Topoisomerase II–targeting drugs lead to deletions and translocations in mammalian cells, which may be mediated by drug-induced DSBs. These genome rearrangements are an important aspect of clinical treatment with topoisomerase II–targeting drugs, especially etoposide, because etoposide treatment can lead to secondary malignancies. The most common oncogenic translocation that has been seen in etoposide-treated patients involves the Mll1 gene as one of the two translocation partners (28, 61, 62). Translocations involving the Mll1 gene can result in myeloid leukemia with very poor prognosis (29, 63). The mechanisms of drug-induced translocations are poorly understood. Recently, the induction of homologous and nonhomologous recombination in response to etoposide treatment was examined using a yeast assay, and nonhomologous recombination events were detected (7). A plausible hypothesis is that the nonhomologous recombination events arise from processing topoisomerase II–mediated damage by the NHEJ pathway. These observations suggest that yeast may be a model system for understanding the mechanistic details of drug induced chromosome alterations.
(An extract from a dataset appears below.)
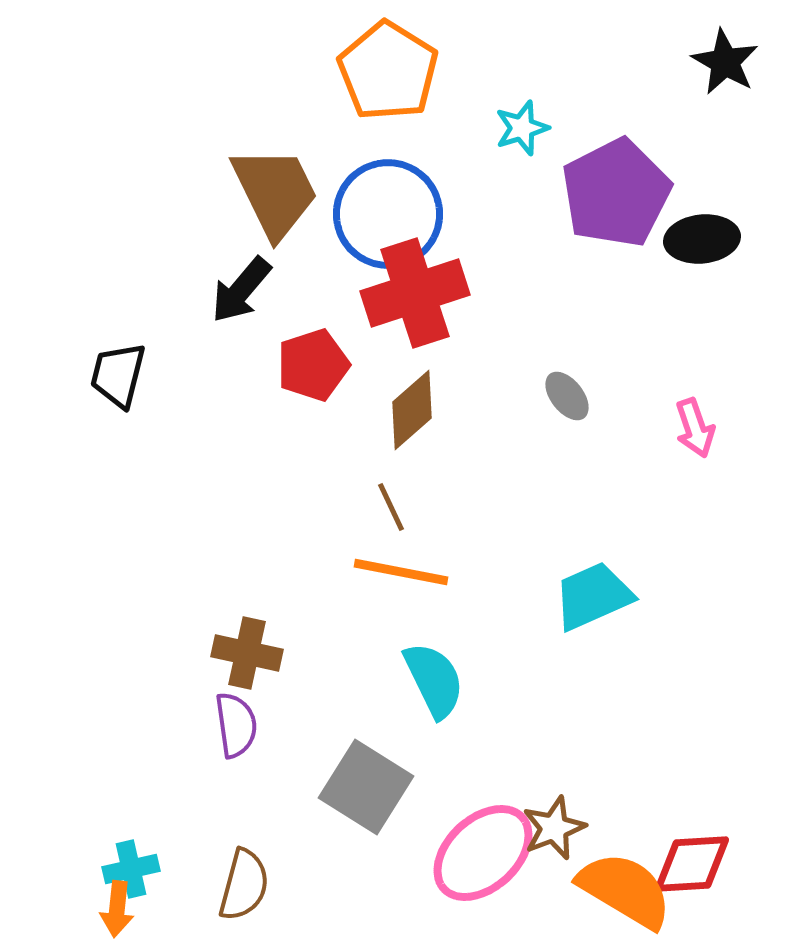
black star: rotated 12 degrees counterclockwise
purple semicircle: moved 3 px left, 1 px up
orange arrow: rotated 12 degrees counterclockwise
Because the clearest effects of etoposide were seen with the drug-hypersensitive allele of TOP2, it was possible that part of the effect arose from the unique properties of the Ser⁷⁴⁰Trp allele. We do not favor this possibility because combining deletions in genes required for end-joining and deletions in RAD52 or RAD1 resulted in enhanced sensitivity compared with either single mutant. Nonetheless, the protein encoded by topoisomerase II (Ser⁷⁴⁰Trp) has biochemical properties in the presence of etoposide that are distinct from the wild-type protein. In addition to elevated DNA cleavage in the presence of etoposide, the covalent complexes formed in vitro with topoisomerase II (Ser⁷⁴⁰Trp) in the presence of etoposide are more heat and salt stable than those formed with the wild-type protein. It is possible that some covalent complexes formed by this protein may be essentially irreversible. Irreversible topoisomerase II-DNA covalent complexes may pose additional challenges for repair that specifically require NHEJ. Although the mutation Ser⁷⁴⁰Trp accentuates the heat stability of topoisomerase II-DNA covalent complexes formed in the presence of drug, some covalent complexes formed by wild-type topoisomerase II in the presence of etoposide have enhanced heat and salt stability compared with those formed in the presence of intercalating drugs, such as mAMSA (64, 65). Differences in the stability of covalent complexes may contribute to the differential effect we observed between mAMSA and etoposide. It is also interesting to note that whereas etoposide is a very effective drug the clinical activity of mAMSA has been disappointing. Although this difference in clinical activity may be due to other aspects of the drug, the ability to generate a specific class of lesions may contribute both to the clinical efficacy of etoposide and to its ability to generate translocations. Because topoisomerase II–targeting agents, such as clerocidin, can generate high levels of irreversible topoisomerase II-DNA covalent complexes (66), it will be interesting to determine whether these irreversible complexes must be repaired by NHEJ pathways.

The experimental strategy of using overexpression of topoisomerase II and the use of drug-hypersensitive alleles is an effective approach for examining the repair of lesions induced by the enzyme. We are able to effect cell killing with either etoposide or mAMSA in otherwise repair-proficient cells. We are currently applying this strategy to identify other pathways important for repairing topoisomerase II–mediated DNA damage.